Docs / PHI/PII Redaction
PHI/PII Redaction
Scrub names, emails, phone numbers, and dates of birth from your agent execution logs in one click — with a HIPAA-friendly audit trail of every redaction run.
Overview
PHI/PII Redaction lets workspace OWNERs and ADMINs replace sensitive values in an agent's historical execution data with the literal word REDACTED. It targets the JSON payloads stored in executions (input, output, error) and execution_logs (message, structured data), walking the JSON structure and only touching string values so shape, keys, and types are preserved.

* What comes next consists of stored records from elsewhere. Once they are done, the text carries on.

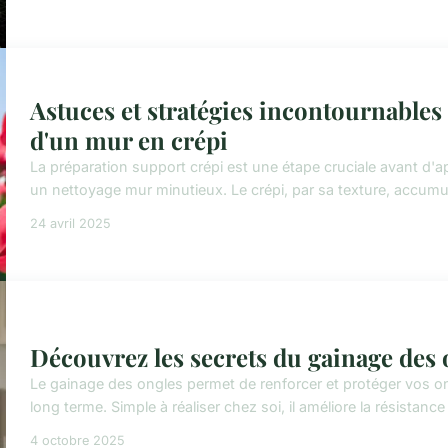
Astuces et stratégies incontournables
d'un mur en crépi
La préparation support crépi est une étape cruciale avant d'
un nettoyage mur minutieux. Le crépi, par sa texture, accumule
24 avril 2025
Découvrez les secrets du gainage des 
Le gainage des ongles permet de renforcer et protéger vos ong
long terme. Simple à réaliser chez soi, il améliore la résistance
4 octobre 2025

This feature is built for healthcare practices, legal teams, and any workflow that processes regulated personal data. Every redaction run writes one row to a dedicated audit table so you can answer — in writing — who redacted what, when, and how much changed.
Availability
PHI/PII Redaction is available exclusively on the Enterprise tier. The action is also gated by workspace role: only OWNER and ADMIN can redact — BUILDER and VIEWER members never see the control.
What gets redacted
You choose any combination of pattern-based and literal-value redactions for each run.
- Email addresses — standard regex pattern catches anything in the form
name@domain.tld. - Phone numbers — permissive international pattern that catches numbers with optional country-code prefixes (US
+1, UK+44, AU+61, and others), plus generic 8–20 digit formats with parentheses, dashes, dots, and spaces. - Dates of birth —
DD/MM/YYYY,MM/DD/YYYY,DD-MM-YYYY,DD.MM.YYYY, and ISOYYYY-MM-DDformats. - Literal values — an exact-match list you supply, one entry per line. Use this for patient names and any other free-text strings (account numbers, internal IDs, file names) that regex can't reliably identify without false positives. Minimum 3 characters per entry, max 50 entries per run.
What gets skipped
Only executions with status COMPLETED are redacted. Failed, running, and pending executions are intentionally skipped.

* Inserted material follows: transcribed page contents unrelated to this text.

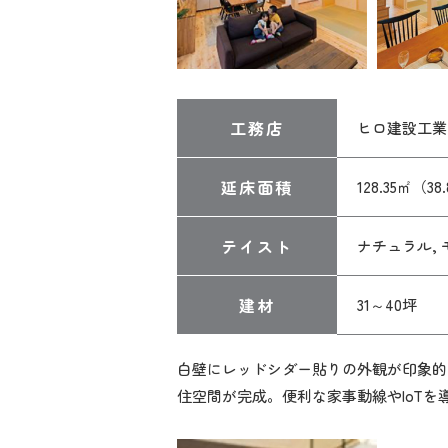
工務店
ヒロ建設工業
延床面積
128.35㎡（38
テイスト
ナチュラル, 
建材
31～40坪
白壁にレッドシダー貼りの外観が印象的
住空間が完成。便利な家事動線やIoT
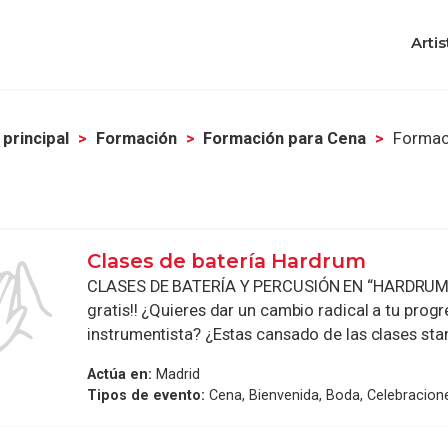
Artis
 principal
Formación
Formación para Cena
Formac
Clases de batería Hardrum
CLASES DE BATERÍA Y PERCUSIÓN EN “HARDRUM”
gratis!! ¿Quieres dar un cambio radical a tu pro
instrumentista? ¿Estas cansado de las clases stan
Actúa en:
Madrid
Tipos de evento:
Cena, Bienvenida, Boda, Celebracion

This rule matters for middleware-style workflows that pass data between systems and get auto-retried after a failure. The retry runs against the original input, so PHI has to stay intact until the run actually succeeds — otherwise the next attempt would have nothing real to forward. After the retry succeeds, the next redaction run picks up the now-completed execution and scrubs it.
Three ways to run it
Open the Privacy & Compliance section on any agent detail page and pick the mode that fits your workflow.
- Manual — on-demand button. Pick toggles, optionally enter literal values (patient names, etc.), click Redact. Use this for ad-hoc cleanup or to scrub specific names from a known roster. Only mode that supports literal values.
- Scheduled — cron expression that fires a regex-only sweep of the agent's completed executions. Standard 5-field cron (e.g.
0 2 * * *for daily at 2 AM) with IANA timezone (e.g.America/New_York). Use this for nightly scrubs after a retention window. - After every run — the worker scrubs each execution immediately after it completes successfully. Failed runs aren't touched so middleware-style retries still have their original input. Use this when you want PHI to live in Falcon for the absolute minimum amount of time.
Scheduled and post-execution modes don't support literal values — there's no patient roster stored on the agent. Run a manual sweep periodically if you need to scrub known names.
Audit trail
Every redaction call writes one row to the redaction_logs table, capturing:
- Workspace and agent the run targeted
- The user who initiated it (id and email)
- Which redaction modes ran (emails, phones, DOB) and the literal-value count
- How many executions were scanned vs. redacted
- Aggregated row counts —
executionsupdated andexecution_logsupdated — stored as JSONB - Timestamp
The literal values themselves are never stored in the audit table; only the count of values is recorded. This keeps the audit trail itself free of the data you just scrubbed.
Idempotency & safety
- Idempotent — re-running a redaction with the same patterns is a no-op. Once a value has been replaced with
REDACTED, further runs find nothing to match. - Structure-preserving — redaction walks JSON in memory, touching only string values. Object keys, array indices, numbers, booleans, and nulls are never modified, so JSONB columns stay valid and your downstream tooling that reads execution payloads keeps working.
- Per-execution error isolation — if a single execution fails to update for any reason, the rest of the batch continues. Failed executions are reported back in the response so you can investigate.
- Irreversible — redacted values are gone. There is no undo. If you need to keep originals for a regulatory window before scrubbing, run the redaction at the end of that window rather than continuously.